__What is being asked__.
Copy out each row below with "bounding box" replaced by "enclosing box" and nothing else changed, omitting the pictures.

__Dataset entries__.
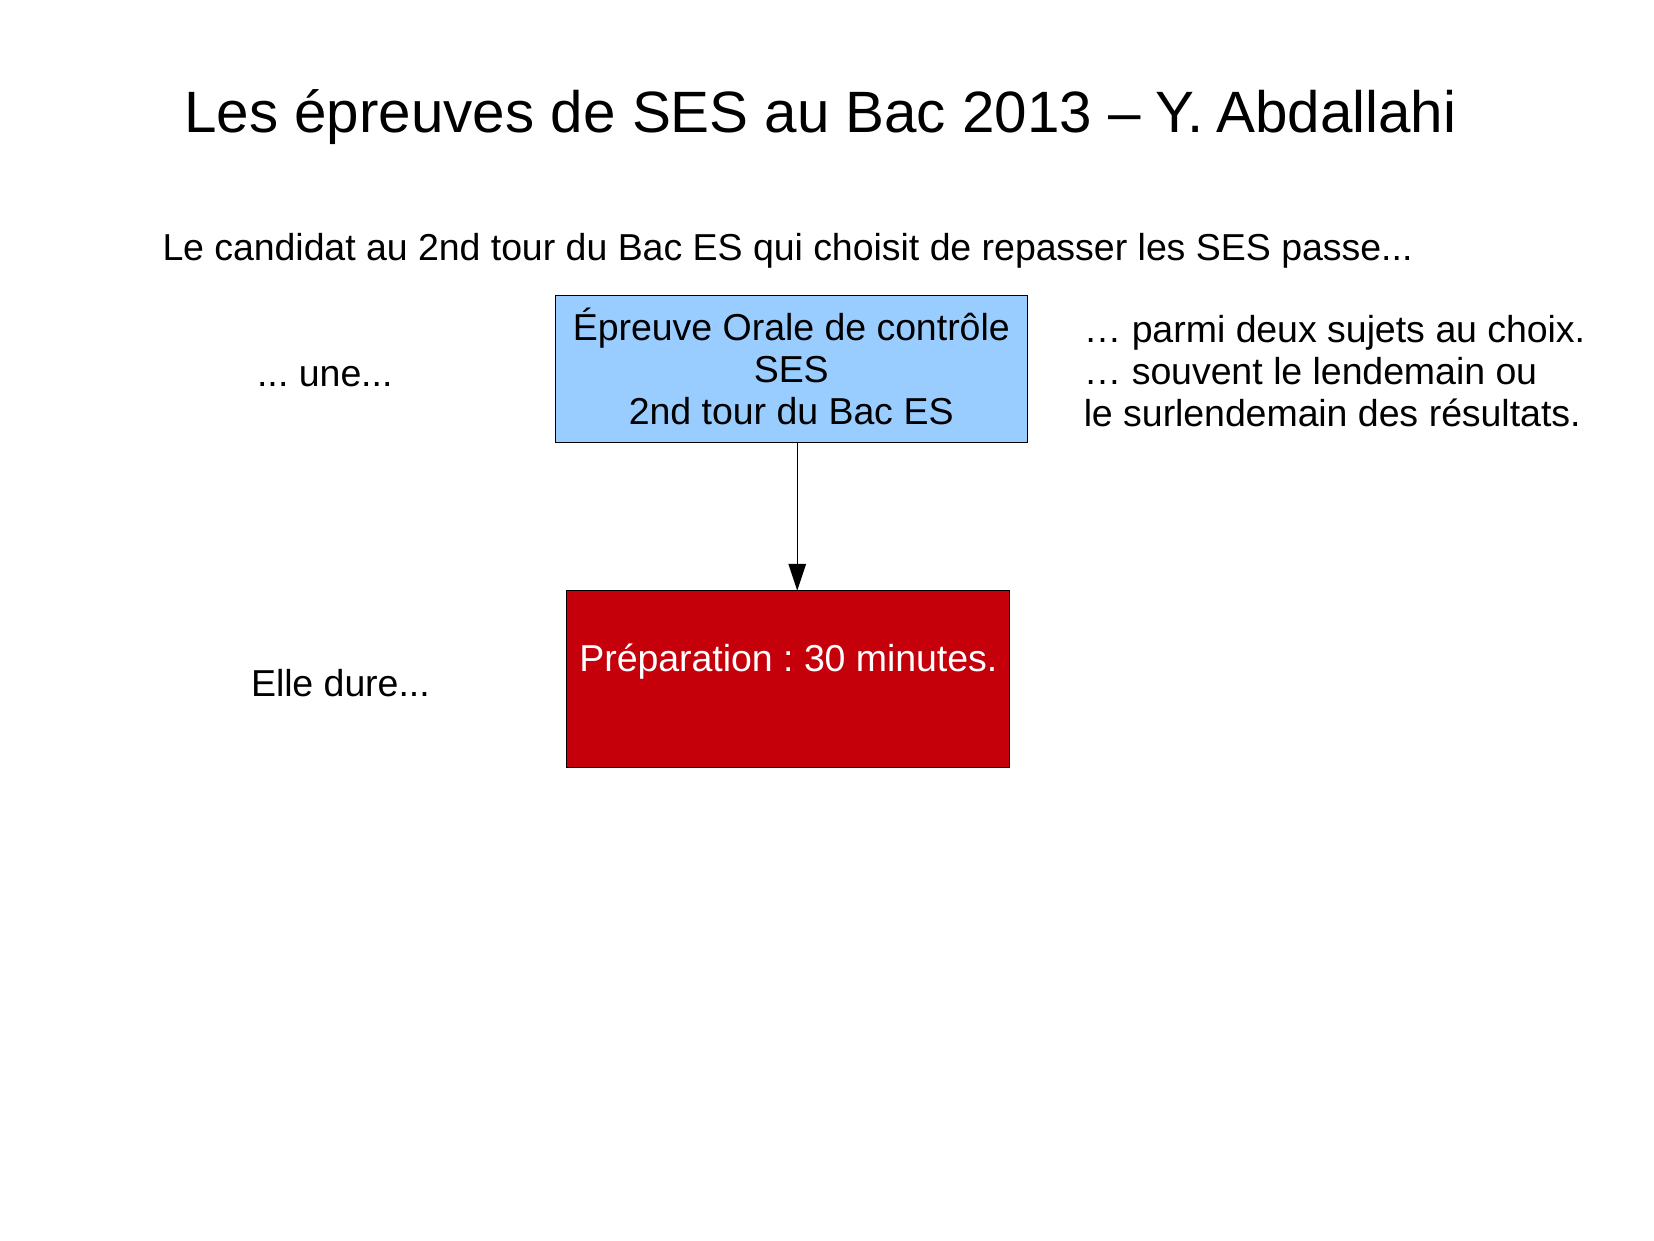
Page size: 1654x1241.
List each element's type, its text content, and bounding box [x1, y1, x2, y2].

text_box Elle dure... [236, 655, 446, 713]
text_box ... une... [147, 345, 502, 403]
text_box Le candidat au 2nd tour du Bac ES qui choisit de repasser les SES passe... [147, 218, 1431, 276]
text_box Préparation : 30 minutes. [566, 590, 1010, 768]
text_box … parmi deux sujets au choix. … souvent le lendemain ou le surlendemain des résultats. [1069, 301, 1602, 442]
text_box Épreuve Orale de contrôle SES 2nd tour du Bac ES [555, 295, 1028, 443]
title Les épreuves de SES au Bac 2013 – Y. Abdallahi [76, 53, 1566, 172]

__Exercise result__.
Page size: 1654x1241.
List each element's type, its text content, and enclosing box [x1, y1, x2, y2].

text_box Elle dure... [236, 655, 446, 713]
text_box ... une... [147, 345, 502, 403]
text_box Le candidat au 2nd tour du Bac ES qui choisit de repasser les SES passe... [147, 218, 1431, 276]
text_box Préparation : 30 minutes. [566, 590, 1010, 768]
text_box … parmi deux sujets au choix. … souvent le lendemain ou le surlendemain des résultats. [1069, 301, 1602, 442]
text_box Épreuve Orale de contrôle SES 2nd tour du Bac ES [555, 295, 1028, 443]
title Les épreuves de SES au Bac 2013 – Y. Abdallahi [76, 53, 1566, 172]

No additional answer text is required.